[Work to complete]: Which of the lines in the records below hold the string "hand"? Copy every one of them.

[Data records]
________________________________________

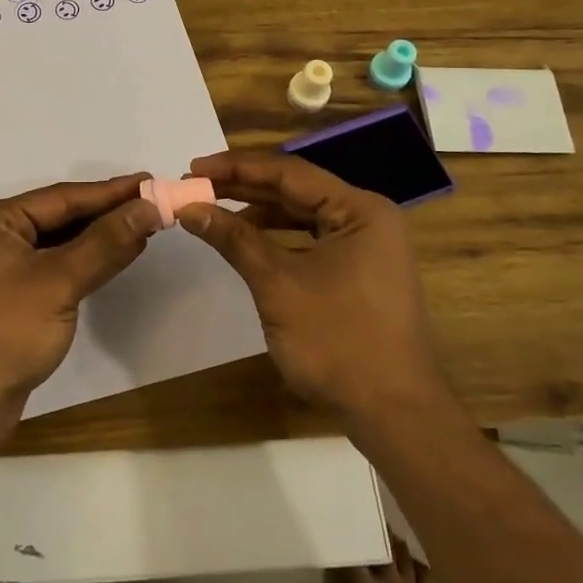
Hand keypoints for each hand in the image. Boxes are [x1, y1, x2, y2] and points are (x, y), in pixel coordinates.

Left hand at [0, 173, 161, 426]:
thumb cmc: (6, 332)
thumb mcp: (59, 282)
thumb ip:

________________________________________

[Solution for this problem]:
Hand keypoints for each hand in the image. Boxes are [x1, y1, x2, y2] and points are (x, y), in pixel coordinates.
Left hand at [0, 173, 161, 426]:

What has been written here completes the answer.